The list runs 40 to 50 labels and leans hard on familiar, approachable names across Italy, France, Spain, and domestic U.S. — think La Vieille Ferme rosé and Santa Julia Malbec, not obscure grower Champagnes. There's no deep cellar here, no old-world rarities hiding in the back, and the labels rotate often enough that you can't always count on a specific bottle being there. What you can count on is everything being drinkable, priced fairly, and uncomplicated — which near ASU at noon or 7pm on a Tuesday is often exactly what the moment calls for.
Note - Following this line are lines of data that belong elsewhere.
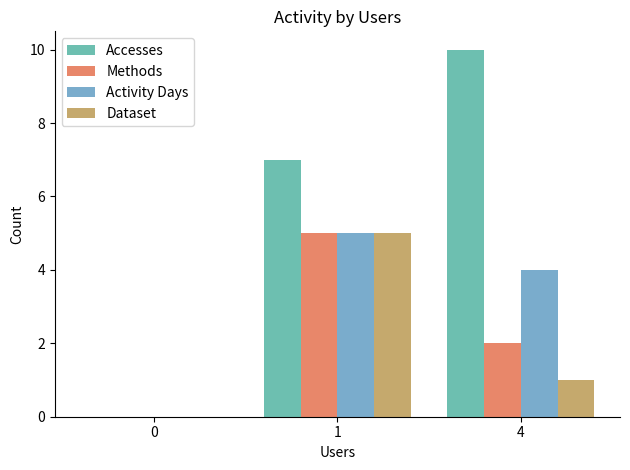

Which label corresponds to the largest value in the chart?

4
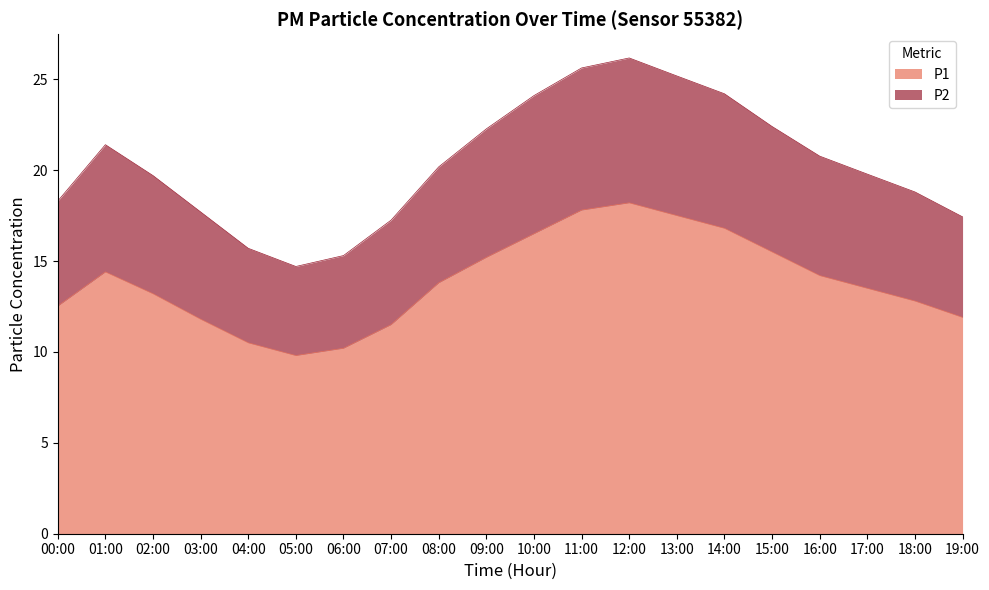

In P2, how many points are higher than both neighbors (excluding endpoints)?

2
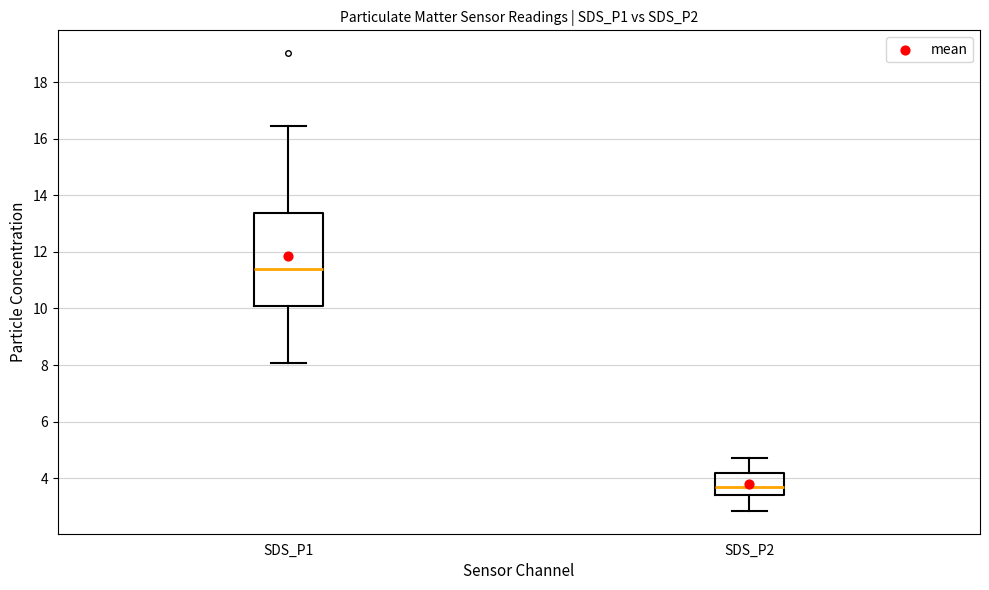

Reading left to right, read every box against the y-axis: the position of its median line, the range the box covers, and the ends of its whiskers. The values are not printed on the chart, so give them approximately, as read against the axis.

SDS_P1: median 11.4, box 10.0 to 13.4, whiskers 8.0 to 16.4
SDS_P2: median 3.8, box 3.4 to 4.2, whiskers 2.8 to 4.8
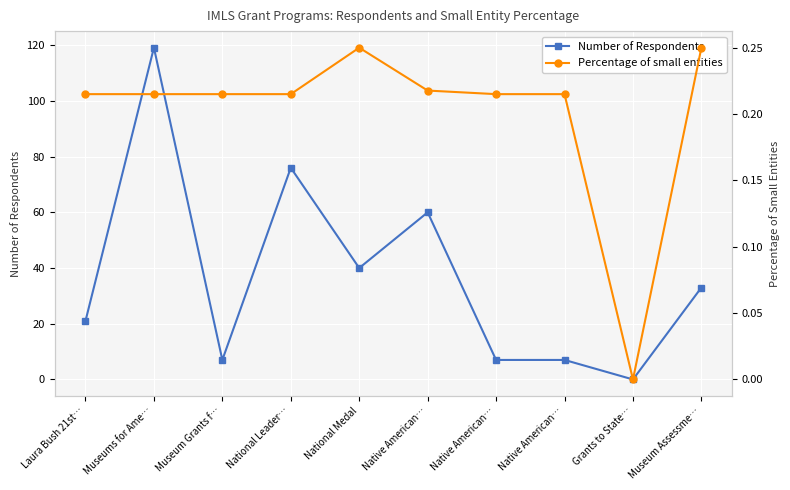

Which series changed the most between Museum Grants f… and National Medal?

Number of Respondents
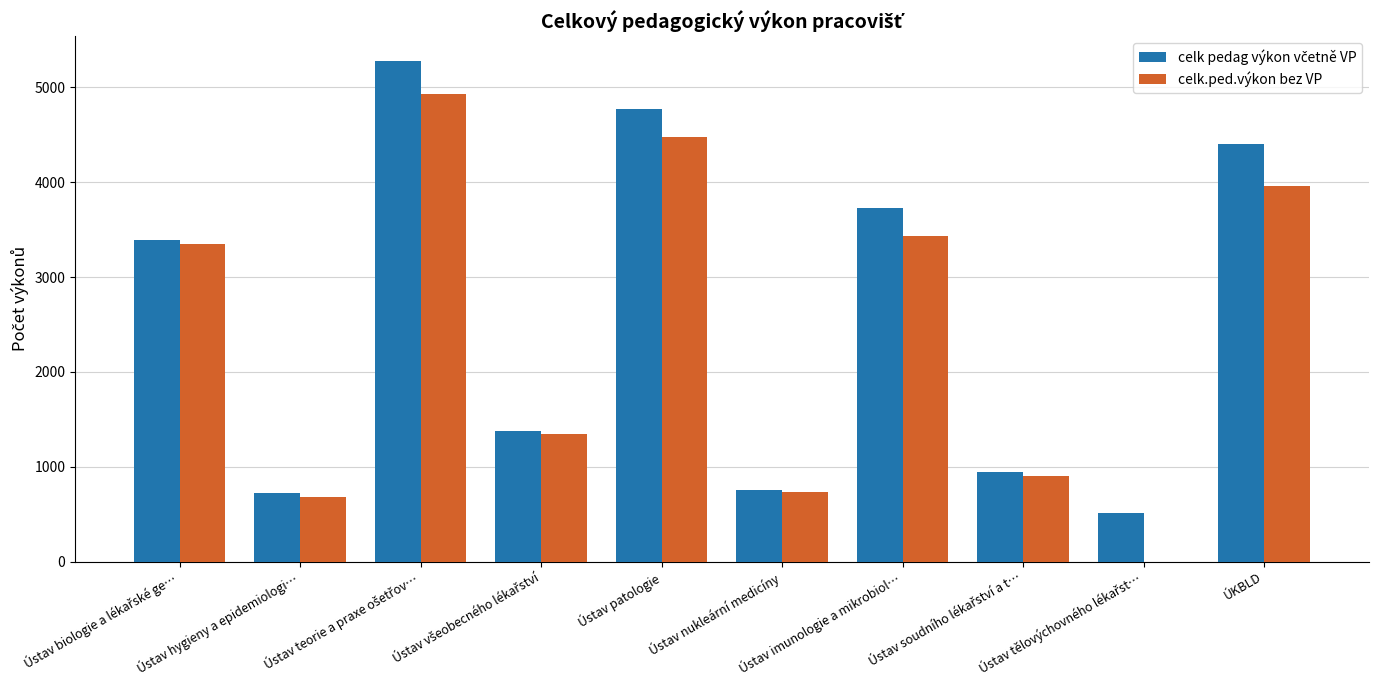

Count the number of categories in the chart.

10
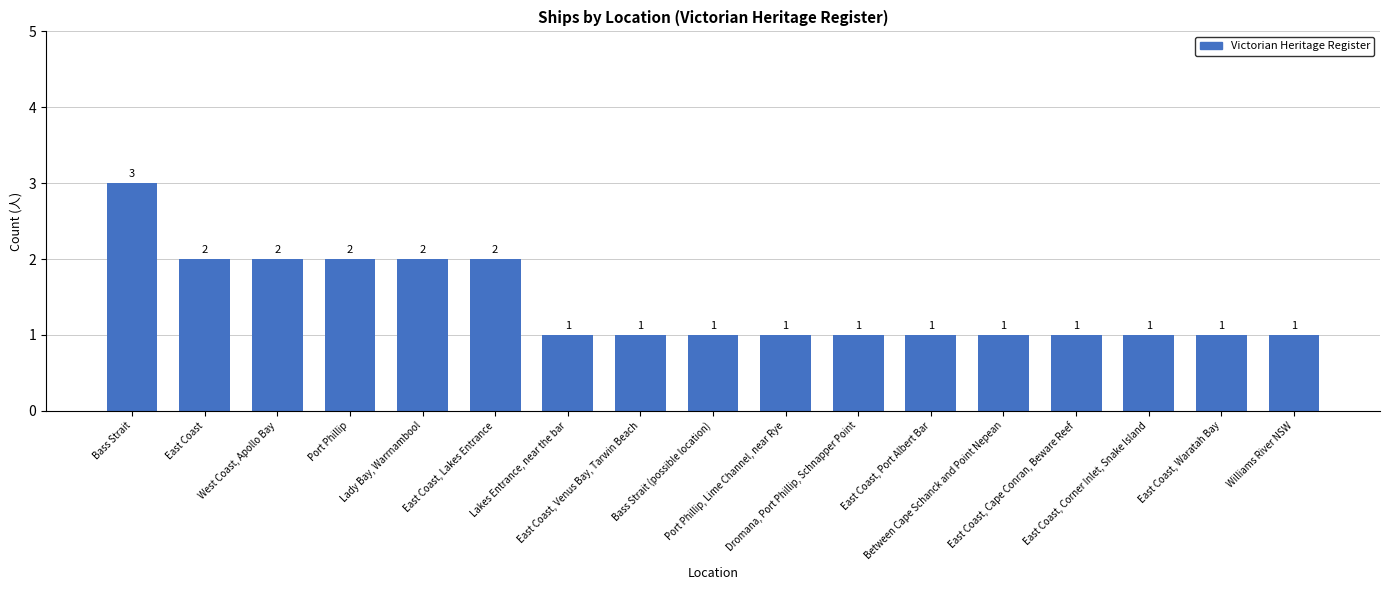

Reading left to right, list all the values displayed in this chart.

3	2	2	2	2	2	1	1	1	1	1	1	1	1	1	1	1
The Dow's Tawny Port by the glass is a legitimately nice touch that breaks up the monotony of the usual suspects.
About twenty pours span red, white, rosé, and sparkling — an unusually generous by-the-glass program for a spot at this price point. The $9 floor is real and not a bait-and-switch; most of the interesting stuff lives right there. Rotation keeps things from going totally stale, though don't show up expecting the same list you saw last month.
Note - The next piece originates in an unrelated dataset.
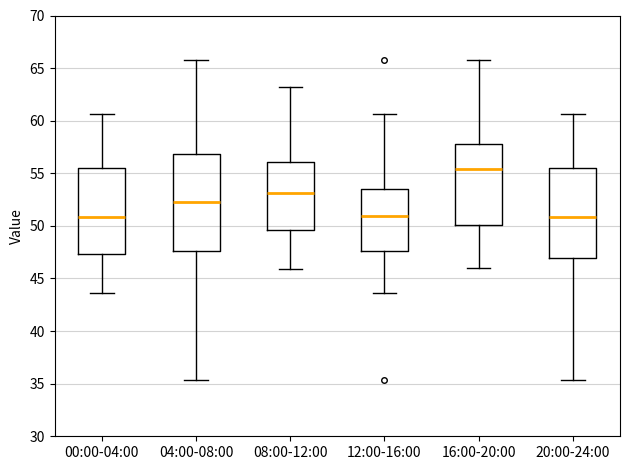

Where does the median line of the box for 04:00-08:00 sit on the y-axis? The values are not printed on the chart, so give them approximately, as read against the axis.

52.5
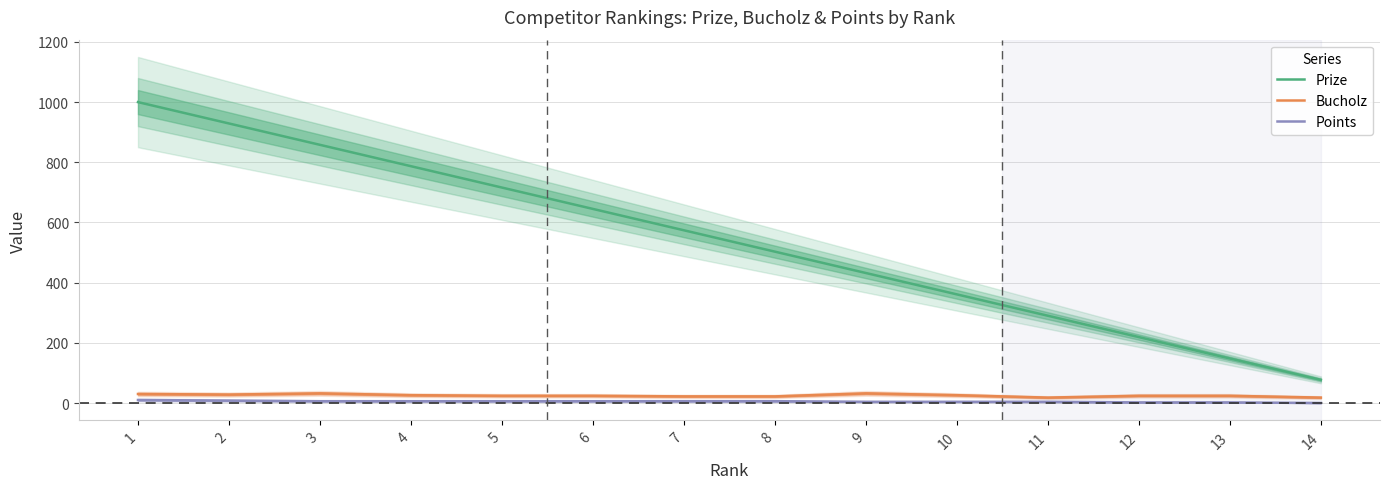

How many lines are shown in the chart?

3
La Vieille Ferme Rosé — $9/glass
This Côtes du Ventoux rosé retails for $9 a bottle — and Postino is pouring it by the glass at the same price. That's essentially getting the bottle's worth for one pour without the markup math working against you. It's a well-made, food-friendly Provençal-style rosé from the Perrin family, and at this price it's a no-brainer.
Dow's Tawny Port
Most people at Postino are here for the bruschetta-and-rosé combo, so the Dow's Tawny Port by the glass gets overlooked almost entirely. That's a mistake. A pour of properly made Tawny alongside a cheese and charcuterie board is a genuinely satisfying finish to a light meal, and Dow's is a reliable producer that punches above its price class. Nobody at the table next to you is ordering it, which means you should.
House Red Blend (Postino Private Label)
The house red exists to fill a slot on the menu, and it succeeds at that specific goal. But with Santa Julia Malbec and Bogle Petite Sirah both available at $9 or $10 with actual identifiable producers behind them, there's no reason to default to the private-label mystery blend. Spend one dollar more and know what you're drinking.
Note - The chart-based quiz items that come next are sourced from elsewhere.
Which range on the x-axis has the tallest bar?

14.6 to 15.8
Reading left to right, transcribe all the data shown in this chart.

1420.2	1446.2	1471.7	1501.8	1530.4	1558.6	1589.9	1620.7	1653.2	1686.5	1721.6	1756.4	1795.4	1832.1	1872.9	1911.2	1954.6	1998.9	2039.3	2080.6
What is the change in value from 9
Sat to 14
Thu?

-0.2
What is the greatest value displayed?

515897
Bogle Petite Sirah + Bruschetta with roasted red pepper and salami
Bogle's Petite Sirah is inky, a little grippy, and built for something with weight and fat to push back against it. The salami bruschetta hits those marks — cured meat richness, a little acid from the pepper, olive oil rounding it out. Ten dollars a glass for a pairing that actually makes sense is the whole point of being here.
Monday and Tuesday — $25 for a select bottle plus a bruschetta board — effectively a 30 to 40 percent discount on the bottle versus regular list price. It's a national Postino promo but it's a legitimate deal. Show up early; it gets crowded fast.
🎲 The Bottom Line
Postino Annex isn't where you go to drink seriously — it's where you go to drink smartly, and there's a difference. With Monday-Tuesday bottle deals, markups that border on generous, and a by-the-glass list that earns its breadth, this is the rare casual spot where the wine program actually respects your wallet.